--- Exercise directions ---
Make an exact copy of the records that follow, with each picture omitted.

** Extracted data follows **

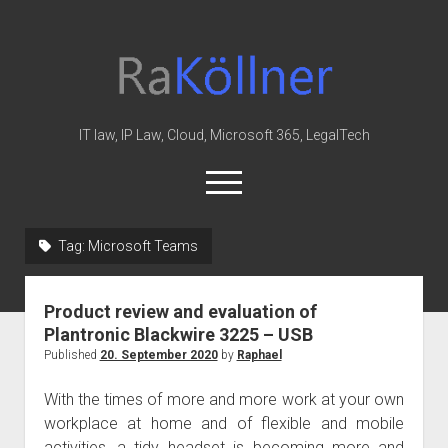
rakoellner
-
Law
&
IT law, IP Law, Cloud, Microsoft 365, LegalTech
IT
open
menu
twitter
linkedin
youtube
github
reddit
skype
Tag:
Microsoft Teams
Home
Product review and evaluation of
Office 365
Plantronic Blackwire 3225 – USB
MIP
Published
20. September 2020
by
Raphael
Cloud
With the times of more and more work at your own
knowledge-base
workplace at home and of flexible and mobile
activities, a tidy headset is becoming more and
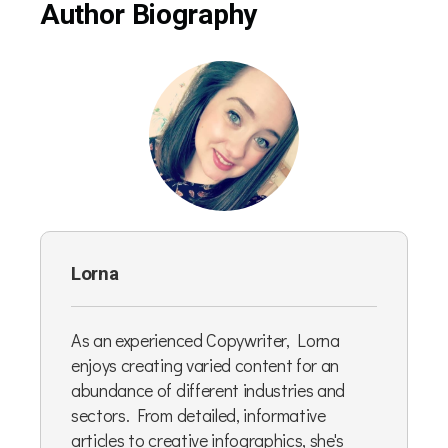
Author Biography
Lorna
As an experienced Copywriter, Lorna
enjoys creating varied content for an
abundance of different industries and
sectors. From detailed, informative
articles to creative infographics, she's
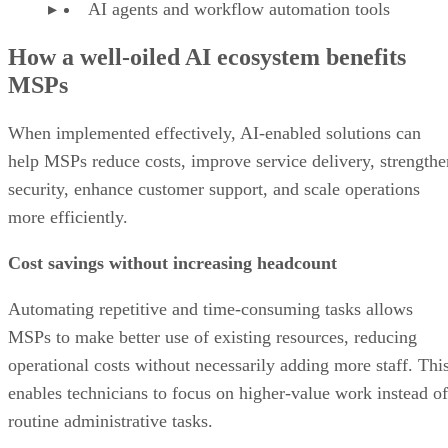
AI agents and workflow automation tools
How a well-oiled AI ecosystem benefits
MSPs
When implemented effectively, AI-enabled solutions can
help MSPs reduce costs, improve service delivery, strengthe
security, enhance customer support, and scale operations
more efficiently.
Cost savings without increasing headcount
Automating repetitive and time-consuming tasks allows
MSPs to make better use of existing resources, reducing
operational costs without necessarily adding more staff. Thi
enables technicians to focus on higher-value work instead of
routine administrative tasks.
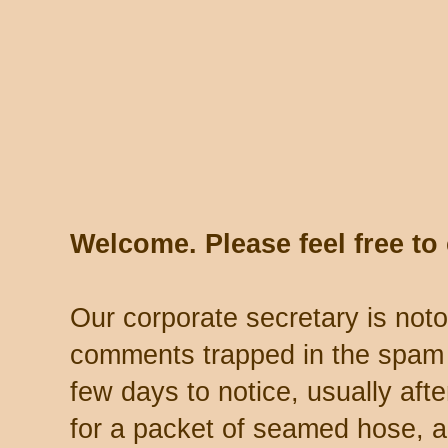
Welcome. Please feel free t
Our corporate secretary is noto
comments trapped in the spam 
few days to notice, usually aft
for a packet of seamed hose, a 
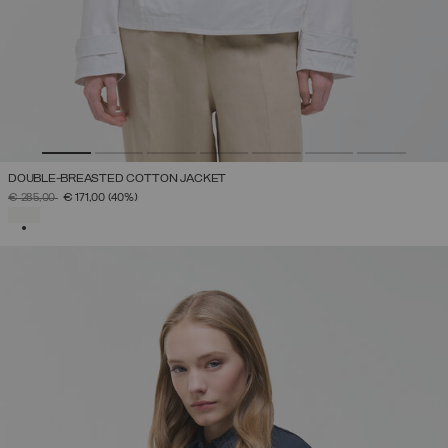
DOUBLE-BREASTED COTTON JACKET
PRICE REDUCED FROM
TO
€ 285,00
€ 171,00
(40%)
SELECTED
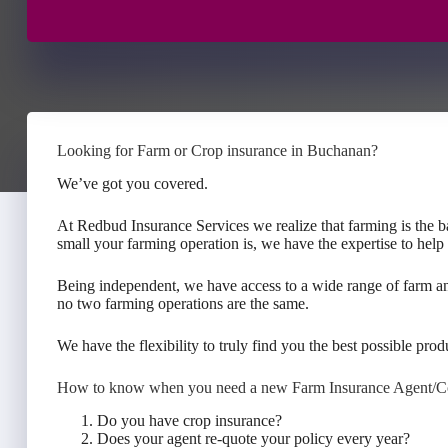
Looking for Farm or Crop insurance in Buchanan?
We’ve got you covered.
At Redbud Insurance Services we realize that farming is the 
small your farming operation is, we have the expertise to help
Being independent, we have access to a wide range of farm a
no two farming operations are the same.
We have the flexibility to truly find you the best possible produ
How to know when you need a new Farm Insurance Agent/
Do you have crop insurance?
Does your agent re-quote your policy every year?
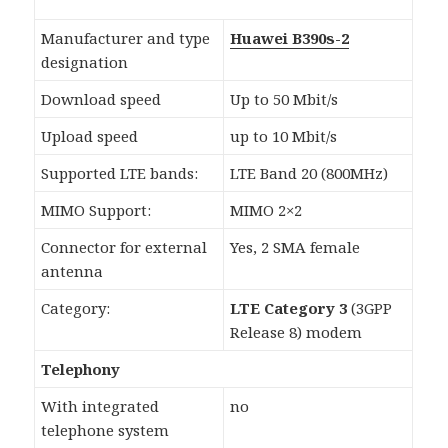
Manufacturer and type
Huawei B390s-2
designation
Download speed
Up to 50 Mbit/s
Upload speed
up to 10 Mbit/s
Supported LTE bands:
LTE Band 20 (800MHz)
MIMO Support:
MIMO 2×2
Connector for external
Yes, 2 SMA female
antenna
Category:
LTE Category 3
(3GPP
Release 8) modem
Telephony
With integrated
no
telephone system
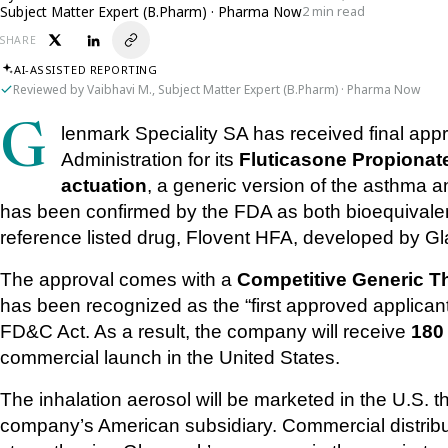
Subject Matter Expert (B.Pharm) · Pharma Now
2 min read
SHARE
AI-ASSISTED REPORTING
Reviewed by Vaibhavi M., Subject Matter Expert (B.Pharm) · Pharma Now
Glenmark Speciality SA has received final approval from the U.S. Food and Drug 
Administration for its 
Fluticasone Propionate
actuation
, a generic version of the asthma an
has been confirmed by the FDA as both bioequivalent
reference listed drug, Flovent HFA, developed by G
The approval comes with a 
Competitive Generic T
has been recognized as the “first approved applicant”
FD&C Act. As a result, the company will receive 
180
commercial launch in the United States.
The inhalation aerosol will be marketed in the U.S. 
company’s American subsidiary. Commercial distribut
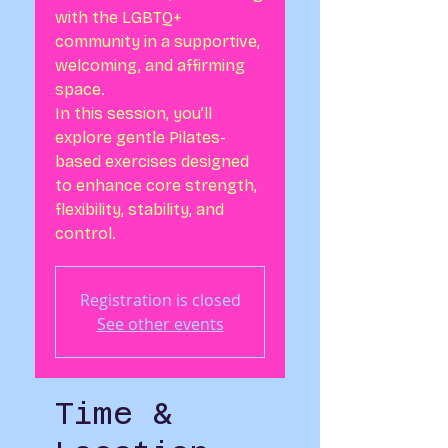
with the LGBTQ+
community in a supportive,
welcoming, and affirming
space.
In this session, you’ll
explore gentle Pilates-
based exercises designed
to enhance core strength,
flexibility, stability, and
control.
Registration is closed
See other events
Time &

** End of Extracted data **

--- Response area ---
rakoellner
-
Law
&
IT law, IP Law, Cloud, Microsoft 365, LegalTech
IT
open
menu
twitter
linkedin
youtube
github
reddit
skype
Tag:
Microsoft Teams
Home
Product review and evaluation of
Office 365
Plantronic Blackwire 3225 – USB
MIP
Published
20. September 2020
by
Raphael
Cloud
With the times of more and more work at your own
knowledge-base
workplace at home and of flexible and mobile
activities, a tidy headset is becoming more and
Author Biography
Lorna
As an experienced Copywriter, Lorna
enjoys creating varied content for an
abundance of different industries and
sectors. From detailed, informative
articles to creative infographics, she's
AI agents and workflow automation tools
How a well-oiled AI ecosystem benefits
MSPs
When implemented effectively, AI-enabled solutions can
help MSPs reduce costs, improve service delivery, strengthe
security, enhance customer support, and scale operations
more efficiently.
Cost savings without increasing headcount
Automating repetitive and time-consuming tasks allows
MSPs to make better use of existing resources, reducing
operational costs without necessarily adding more staff. Thi
enables technicians to focus on higher-value work instead of
routine administrative tasks.
Welcome. Please feel free t
Our corporate secretary is noto
comments trapped in the spam 
few days to notice, usually aft
for a packet of seamed hose, a 
DOUBLE-BREASTED COTTON JACKET
PRICE REDUCED FROM
TO
€ 285,00
€ 171,00
(40%)
SELECTED
Looking for Farm or Crop insurance in Buchanan?
We’ve got you covered.
At Redbud Insurance Services we realize that farming is the 
small your farming operation is, we have the expertise to help
Being independent, we have access to a wide range of farm a
no two farming operations are the same.
We have the flexibility to truly find you the best possible produ
How to know when you need a new Farm Insurance Agent/
Do you have crop insurance?
Does your agent re-quote your policy every year?
Manufacturer and type
Huawei B390s-2
designation
Download speed
Up to 50 Mbit/s
Upload speed
up to 10 Mbit/s
Supported LTE bands:
LTE Band 20 (800MHz)
MIMO Support:
MIMO 2×2
Connector for external
Yes, 2 SMA female
antenna
Category:
LTE Category 3
(3GPP
Release 8) modem
Telephony
With integrated
no
telephone system
Subject Matter Expert (B.Pharm) · Pharma Now
2 min read
SHARE
AI-ASSISTED REPORTING
Reviewed by Vaibhavi M., Subject Matter Expert (B.Pharm) · Pharma Now
Glenmark Speciality SA has received final approval from the U.S. Food and Drug 
Administration for its 
Fluticasone Propionate
actuation
, a generic version of the asthma an
has been confirmed by the FDA as both bioequivalent
reference listed drug, Flovent HFA, developed by G
The approval comes with a 
Competitive Generic T
has been recognized as the “first approved applicant”
FD&C Act. As a result, the company will receive 
180
commercial launch in the United States.
The inhalation aerosol will be marketed in the U.S. 
company’s American subsidiary. Commercial distribut
with the LGBTQ+
community in a supportive,
welcoming, and affirming
space.
In this session, you’ll
explore gentle Pilates-
based exercises designed
to enhance core strength,
flexibility, stability, and
control.
Registration is closed
See other events
Time &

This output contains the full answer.